Thursday, September 12, 2013

vaincre ma timidité

"Vaincre sa timidité" is an expression in the French language to which I have taken somewhat of a fascination.  In English, it translates to "overcoming one's shyness".  And thinking about it, I have almost never seen nor heard "vaincre" and "timidité" otherwise or even separately.  Maybe I don't pay much attention to other ways in which these words are used or maybe I am singling out this expression from the several that I come across every day, because I may be timid.  Really, is it any surprise that I am writing on this particular subject?

Last July, at a drawing workshop that I attended in Angoulême, I met a fellow participant named Mélanie.  We got to talking during a group lunch on the first day, and I found her to be rather sincere and simple.  And pretty too.  An attraction started to brew.

One evening, after a day's worth of drawing exercises, Mélanie and I got a ride downtown from Dominique, who was also taking the workshop.  While searching for souvenirs to buy, Mélanie suggested that we have a hot dinner together in her stove-equipped hotel room since we were both staying alone in the city.  "It could be nice", she added.  Indeed, I thought.  So we stopped at a supermarket to get some food before making the walk towards her hotel.  Since being invited to dinner at home by a rather unfamiliar girl was unusual for me, I started to get anxious.  The situation was only troubled more by my increasing attraction.

At dinner, Mélanie and I got to know each other better.  More correctly, it was I who got to know her better.  It was all that I would allow myself to do, fearful of the uncertainty that would follow if I made it clear that I was smitten by her.  Eventually, after leaving for my hotel, I could not help but lament failure after failure to express my feelings.  Nevertheless, I remained optimistic.

The next day came.  The last evening before the workshop was a couple of hours away and I hoped very much that I would end up again at Mélanie's place.  I did.

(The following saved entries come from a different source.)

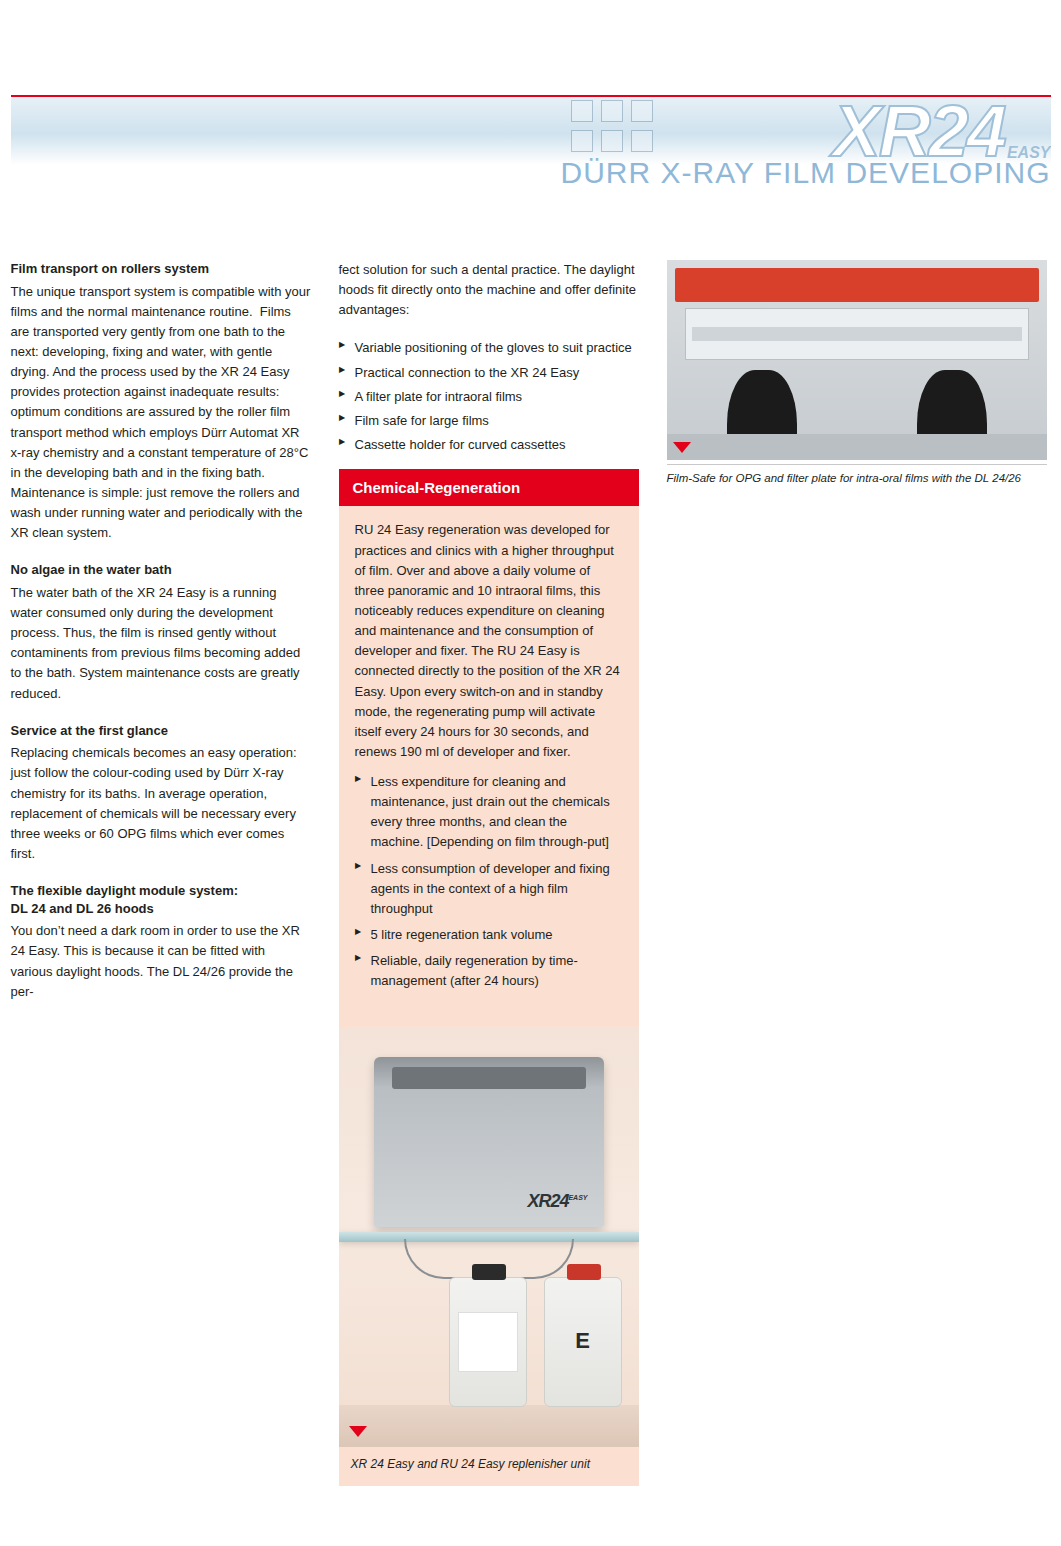XR 24 EASY
Dürr X-Ray Film Developing
Film transport on rollers system
The unique transport system is compatible with your films and the normal maintenance routine. Films are transported very gently from one bath to the next: developing, fixing and water, with gentle drying. And the process used by the XR 24 Easy provides protection against inadequate results: optimum conditions are assured by the roller film transport method which employs Dürr Automat XR x-ray chemistry and a constant temperature of 28°C in the developing bath and in the fixing bath. Maintenance is simple: just remove the rollers and wash under running water and periodically with the XR clean system.
No algae in the water bath
The water bath of the XR 24 Easy is a running water consumed only during the development process. Thus, the film is rinsed gently without contaminents from previous films becoming added to the bath. System maintenance costs are greatly reduced.
Service at the first glance
Replacing chemicals becomes an easy operation: just follow the colour-coding used by Dürr X-ray chemistry for its baths. In average operation, replacement of chemicals will be necessary every three weeks or 60 OPG films which ever comes first.
The flexible daylight module system:
DL 24 and DL 26 hoods
You don’t need a dark room in order to use the XR 24 Easy. This is because it can be fitted with various daylight hoods. The DL 24/26 provide the per-
fect solution for such a dental practice. The daylight hoods fit directly onto the machine and offer definite advantages:
Variable positioning of the gloves to suit practice
Practical connection to the XR 24 Easy
A filter plate for intraoral films
Film safe for large films
Cassette holder for curved cassettes
Chemical-Regeneration
RU 24 Easy regeneration was developed for practices and clinics with a higher throughput of film. Over and above a daily volume of three panoramic and 10 intraoral films, this noticeably reduces expenditure on cleaning and maintenance and the consumption of developer and fixer. The RU 24 Easy is connected directly to the position of the XR 24 Easy. Upon every switch-on and in standby mode, the regenerating pump will activate itself every 24 hours for 30 seconds, and renews 190 ml of developer and fixer.
Less expenditure for cleaning and maintenance, just drain out the chemicals every three months, and clean the machine. [Depending on film through-put]
Less consumption of developer and fixing agents in the context of a high film throughput
5 litre regeneration tank volume
Reliable, daily regeneration by time-management (after 24 hours)
XR24EASY
E
F
XR 24 Easy and RU 24 Easy replenisher unit
Film-Safe for OPG and filter plate for intra-oral films with the DL 24/26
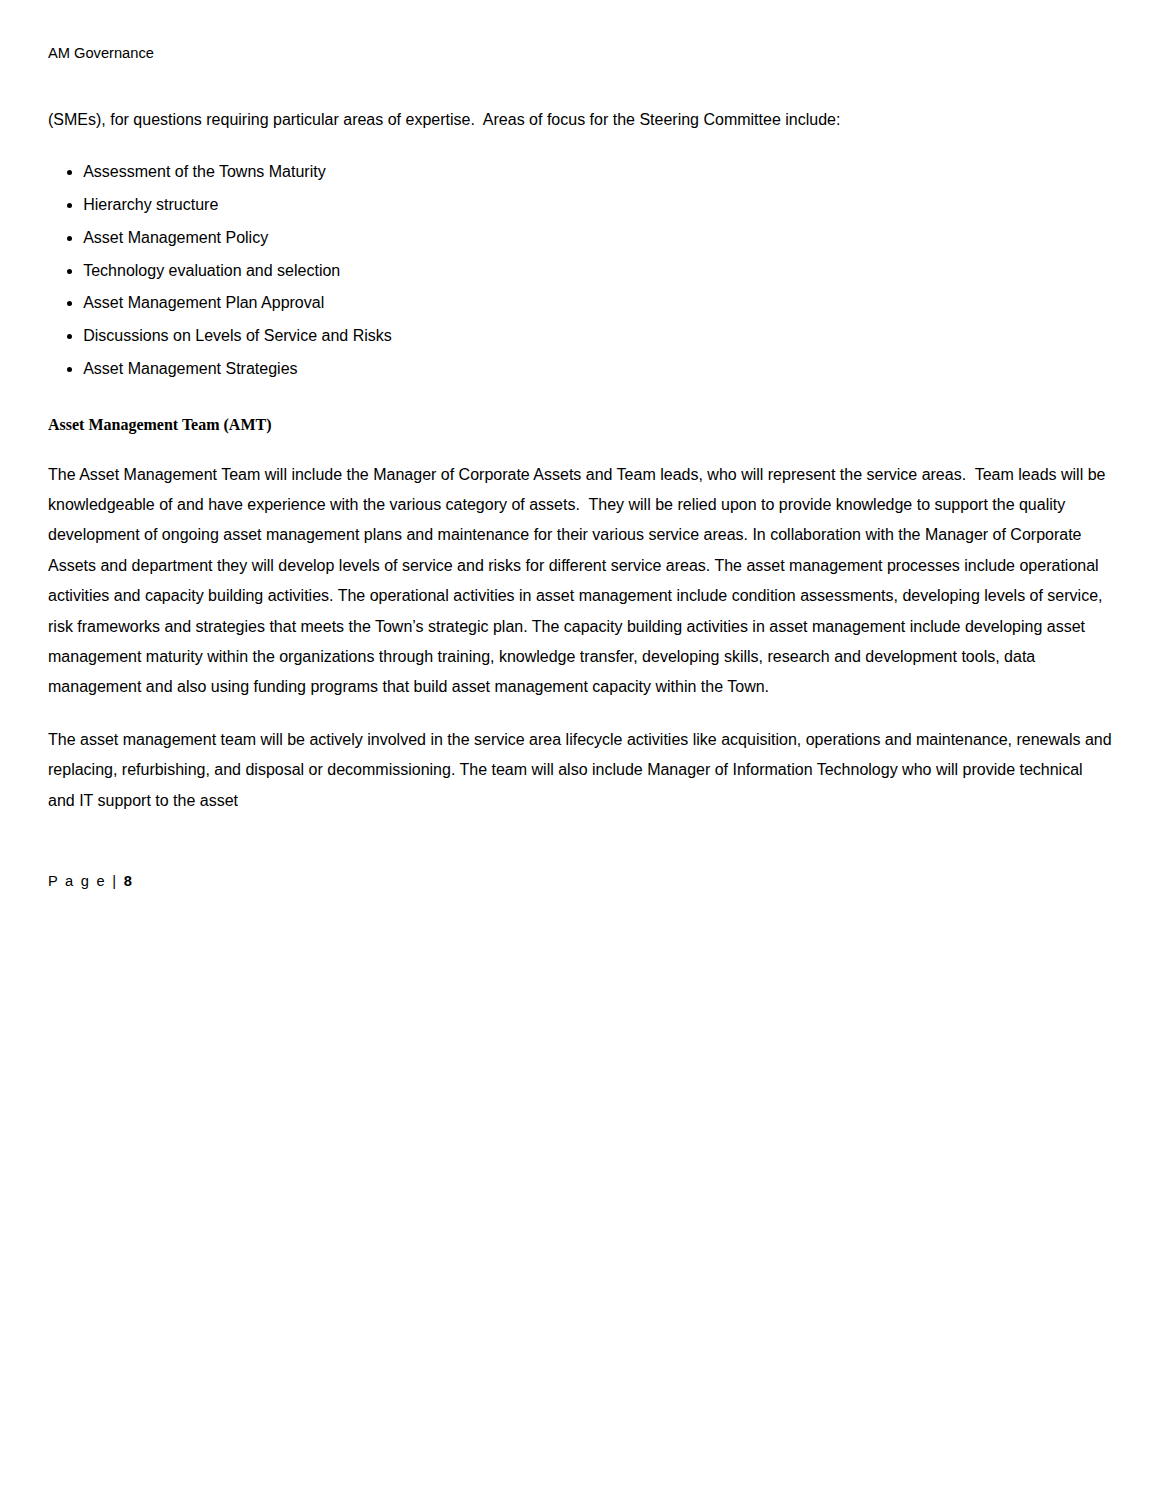AM Governance
(SMEs), for questions requiring particular areas of expertise. Areas of focus for the Steering Committee include:
Assessment of the Towns Maturity
Hierarchy structure
Asset Management Policy
Technology evaluation and selection
Asset Management Plan Approval
Discussions on Levels of Service and Risks
Asset Management Strategies
Asset Management Team (AMT)
The Asset Management Team will include the Manager of Corporate Assets and Team leads, who will represent the service areas. Team leads will be knowledgeable of and have experience with the various category of assets. They will be relied upon to provide knowledge to support the quality development of ongoing asset management plans and maintenance for their various service areas. In collaboration with the Manager of Corporate Assets and department they will develop levels of service and risks for different service areas. The asset management processes include operational activities and capacity building activities. The operational activities in asset management include condition assessments, developing levels of service, risk frameworks and strategies that meets the Town’s strategic plan. The capacity building activities in asset management include developing asset management maturity within the organizations through training, knowledge transfer, developing skills, research and development tools, data management and also using funding programs that build asset management capacity within the Town.
The asset management team will be actively involved in the service area lifecycle activities like acquisition, operations and maintenance, renewals and replacing, refurbishing, and disposal or decommissioning. The team will also include Manager of Information Technology who will provide technical and IT support to the asset
P a g e | 8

Pleasant dinner, good conversation, and constant anxiety, all over again.  I stayed on the lookout for a good moment to break the ice.  It seemed like there were several, but I hesitated to make good use of them.  It was an ordeal holding both fantasy and reality in my mind; the obvious conflict between the two was quite difficult to tolerate.  Sometime after dinner, having run out of words, I figured that I might as well return to my hotel.  So I got up to head for the door.  But not before daring something at the last minute.

Since Mélanie and I were on the topic of fear at the time, I admitted that I had a fear.  She asked what it was and I found it interesting to overcome the fear at that instant.  The events that followed happened quickly and remain a blur.  They included me approaching Mélanie, who was standing at a certain distance, and then retreating halfway as if some invisible force field had prevented me from advancing.  What I felt at the time resembled shame.  And all that while, Melanie just stood there, watching silently.

Feeling suddenly exposed, I revealed that I had tried to kiss her.  Yet it was clear that I did not even give myself a decent chance, having botched my attempt.  Mélanie, however, remained silent.

Since I had already announced my departure, I found my way to the door, relieved from my anxiety but disappointed with my effort.  Once we got into the corridor, Mélanie broke her silence.  "Wow, you are timid!", she exclaimed, as if she could not believe it.  "Well, isn't it obvious?", I asked in reply.  She thought about it for a second.  "A little," she said, amused, letting out a slight smile.

So I guess that I am timid, at least with a woman.  After all, I did acknowledge that much.  "You are the person you chose to be", says Paul Arden.  Really, all I want to be is a free spirit, not only in what I do but also as far as who I am.  I think that overcoming one's shyness is important to that end, but it is merely a means.

Being a free spirit goes beyond that means.  And it appears to me that the subject does not have a place in popular discourse.  Maybe because the term "free spirit" is not easily defined.  Or maybe because such a state of being seems too difficult to achieve, if not impossible.  Is it even important in the first place?  Who knows.  Well, no worries.  Let's just resolve the matter by settling for something we can all recognize or relate to.  Shyness, and overcoming it.

So if you see me, hear me, or read about me doing anything silly, wrong, or maybe just downright cool, know that I am only trying to vaincre ma timidité.